[meelooo]

You are describing the problem exactly: it all too tempting to pass text around from user input to command line arguments without any way to validate the text data and assume it's ok because it's easy. It's exactly the same arguments that goes in between static and dynamic typing in programming languages: static typing ensures some sort of semantics is respected. If you pass text around, because it's easy and fast, most of the time you will never validate the data and you have no way to ensure that you are not actually handling a bomb. If the protocol was binary there is no way in hell you would be tempted to pass it's data without validation to an external program because you'd have to respect the API and because there would be not way to just send a bunch of commands. The same goes for sql injections, url buffer overflows, etc. Free form text should only be used for actual human textual data and should NEVER be the interface in between programs. It's way too fuzzily defined to serve as a protocol.

[icebraining]

If the protocol was binary there is no way in hell you would be tempted to pass it's data without validation to an external program because you'd have to respect the API and because there would be not way to just send a bunch of commands

I assume you're talking about Apache - but Apache had no way of validating the data. The protocol just said "this is a blob from the client", which any binary protocol for the task must be able to handle. Apache had no business validating it, anymore than it should validate any other content - how should it know what makes it valid?

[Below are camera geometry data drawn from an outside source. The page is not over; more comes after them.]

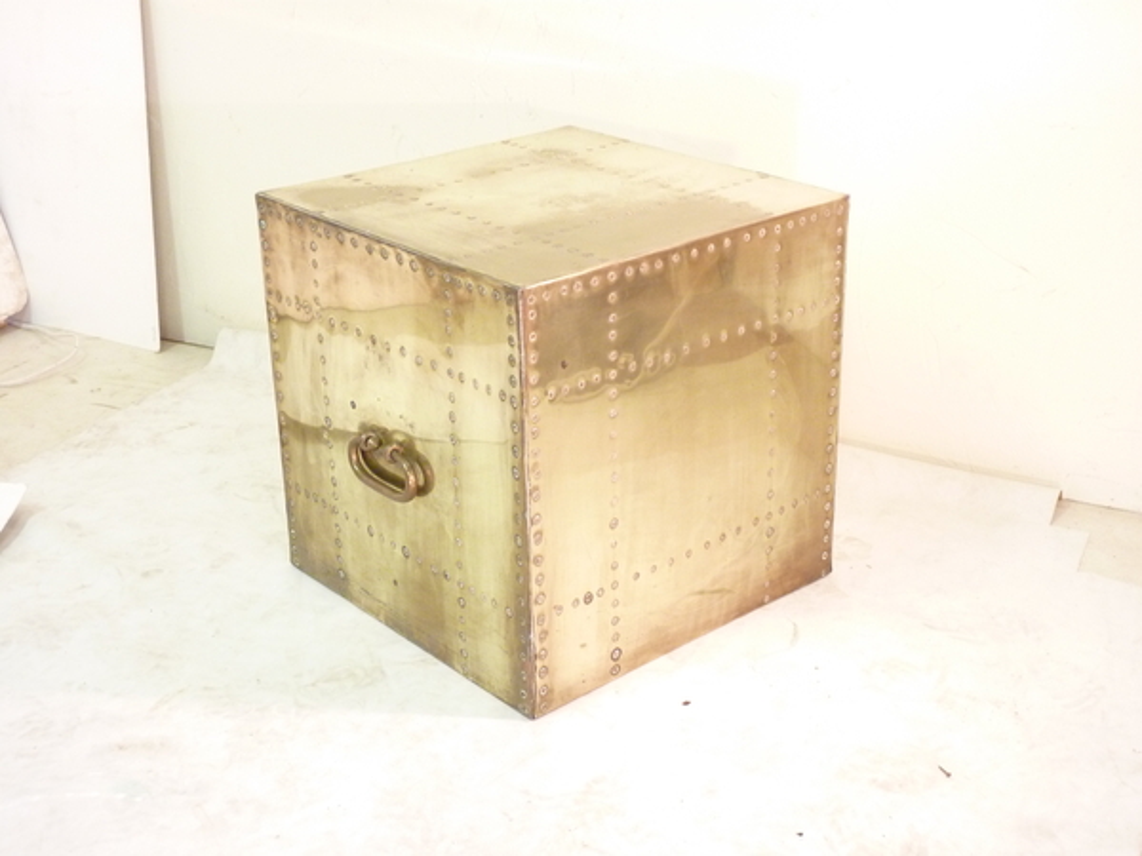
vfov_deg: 30.3
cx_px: 571
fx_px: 1584
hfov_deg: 39.7
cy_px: 428
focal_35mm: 48
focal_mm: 7.9
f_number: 3.8
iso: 400
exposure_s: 1/8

Bash, on the other hand, just received that blob and treated it as an executable. It wouldn't matter if the protocol between the server and bash was binary, since it was a valid value as far as the protocol was concerned.

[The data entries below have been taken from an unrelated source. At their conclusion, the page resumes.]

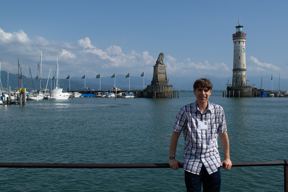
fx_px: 312
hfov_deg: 49.5
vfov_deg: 34.2
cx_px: 144
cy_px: 96
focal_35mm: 39
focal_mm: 26
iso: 200
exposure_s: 1/640
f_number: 11
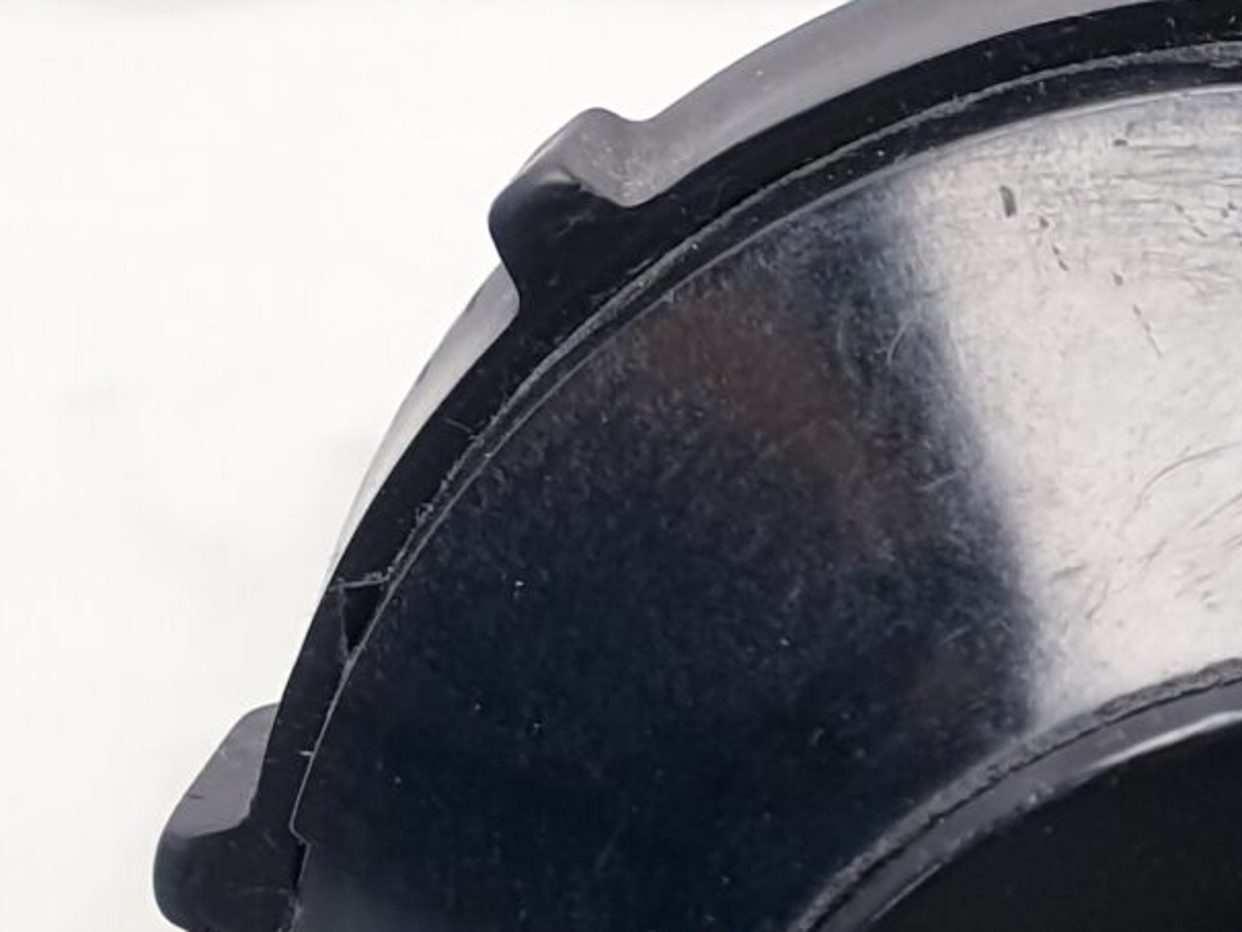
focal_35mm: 110
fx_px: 3948
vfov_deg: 13.4
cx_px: 1946
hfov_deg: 16.1
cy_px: 665
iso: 80
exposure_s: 1/50
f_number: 2.4
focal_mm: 4.3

The problem here is the hidden channel between Apache and bash, which never actually talk directly to each other (it's through the CGI binary) but still pass data. It has nothing to do with text protocols.

[meelooo]

no, the problem is that you can treat any kind of text data as an executable. You can try to fix this by adding mountains of complexities and excuses but would still be true: as soon as you have text enter the equation you need to escape/encode/decode and parse. Every time you do that you add more complexity than is needed, and also you add many ways to abuse the programs and create "interesting bugs".

[pessimizer]

I can craft malicious binary data just as easily to execute a function if you execute binaries that begin with a few magic bytes when you're reading input into a buffer.

You seem to be relying on some assumption that you have about human psychology for your security gain. Somehow people would never do that with a binary protocol, and text protocols make them more comfortable and trusting. At least they can read text protocols directly; binary protocols involve me trusting a bunch of middleware I'm using to read them, too, or writing my own (always great for security.)

[meelooo]

no, I rely on the fact that any version of an "eval" function should just no exist and that any text based protocol encourages the existence of such functions that can execute whatever is thrown at them, just because it sounds so easy and a quick shortcut in API design.